Not quite. It is possible that some individuals in a household receive Wohngeld and others receive Bürgergeld.

To my understanding, Wohngeld is calculated at the household level but can be broken down to individual values. For the priority check, these should be aggregated at the _bg level and compared there. Does that seem correct, @mjbloemer @michaelhebsaker ? Would you have a reference of how to distribute Wohngeld across household members?

lars-reimann commented 7 months ago

A married indicator would be useful as well.

Should this be called married or verheirat? I'd wager this should go into demographic_vars.py, right?

hmgaudecker commented 7 months ago

A married indicator would be useful as well.

Should this be called married or verheirat? I'd wager this should go into demographic_vars.py, right?

I think I'd use ehe_id. Short enough and very clear.

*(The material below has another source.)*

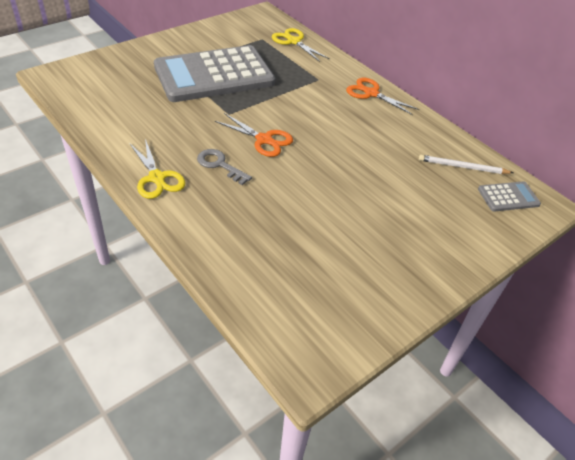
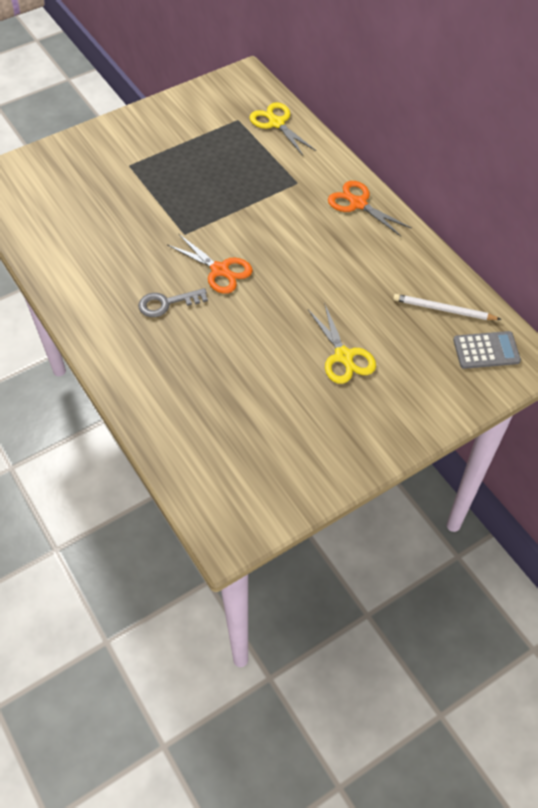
camera: 10 degrees right, 10 degrees up
yellow scissors [130,139,185,199] -> yellow scissors moved to [308,303,376,384]
grey calculator [154,45,275,102] -> none
grey key [197,149,252,185] -> grey key turned 60 degrees counterclockwise [138,288,208,317]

lars-reimann commented 7 months ago

So, ehe_id instead of spouse_id and no additional boolean married variable?

hmgaudecker commented 7 months ago

Ah, sorry, I had not read through @MImmesberger's updates to the main issue. Yes, I think ehe is clearer, also since we are using German identifiers for the other groupings.

Instead of an extra indicator we can check for p_id_ehepartner >= 0, right? Should be easy enough, rather not add an extra variable.

lars-reimann commented 7 months ago

Instead of an extra indicator we can check for p_id_ehepartner >= 0, right? Should be easy enough, rather not add an extra variable.

Yes, that was the implementation of married anyway. I'll remove it again.